Politicians and officials
City officials cut the ribbon for the grand opening of the Central Subway. | Han Li/The Standard

About two months after soft opening, San Francisco’s long-awaited Central Subway started full operation today with a ribbon-cutting ceremony attended by a who's who of public officials inside Union Square Station.

Rep. Nancy Pelosi, D-San Francisco, who flew overnight from Washington, D.C., to San Francisco after multiple contentious House votes to elect Kevin McCarthy, R-Bakersfield, to replace her, expressed excitement about the subway's opening.

“My first public appearance here as the speaker emeritus is for this project,” she said and described the opening event gathering as family time.

Pelosi drew laughter from the crowd when she characterized the dramatic events this week over the next House speaker as “inclement weather in the Congress.”

Other city officials at the event included Mayor London Breed, State Sen.

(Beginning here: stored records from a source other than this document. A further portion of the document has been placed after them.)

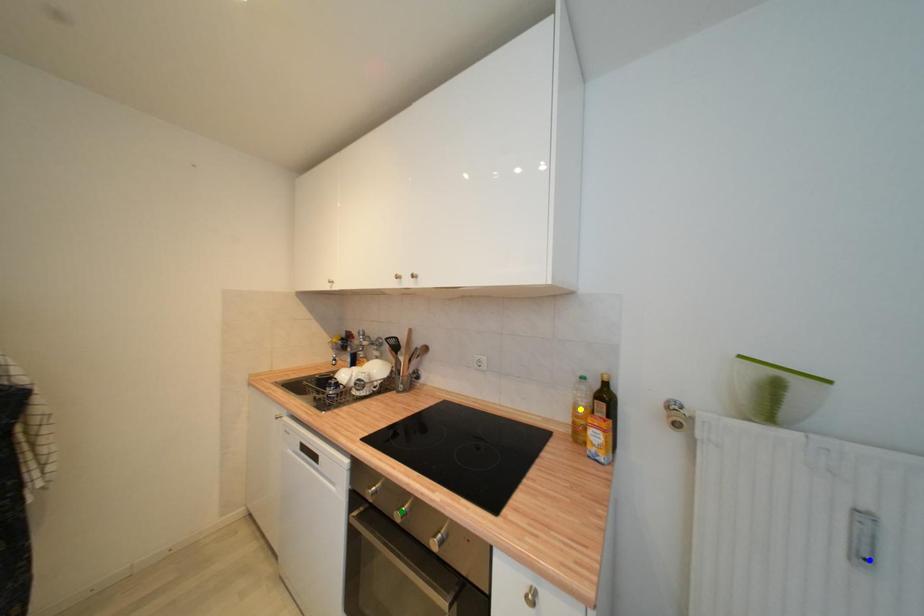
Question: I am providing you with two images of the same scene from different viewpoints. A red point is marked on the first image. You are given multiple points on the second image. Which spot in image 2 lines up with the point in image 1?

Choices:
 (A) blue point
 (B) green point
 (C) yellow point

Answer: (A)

Scott Wiener, Assemblymembers Phil Ting and Matt Haney and city supervisors.

Breed encouraged the city to imagine the Central Subway extended from Chinatown to Fishermen’s Wharf as Pelosi said that President Joe Biden’s administration has reserved funds for major transit projects.

Passengers now can take the San Francisco Municipal Transportation Agency's T Third light rail service from the Chinatown-Rose Pak Station all the way to the southeast neighborhoods with stops at Union Square, Chase Center, Visitacion Valley, Dogpatch and the Bayview area seven days a week.

Central Subway service runs Monday through Friday, 6 a.m. to midnight every 10 minutes and, on weekends, from 8 a.m. to midnight every 12 minutes.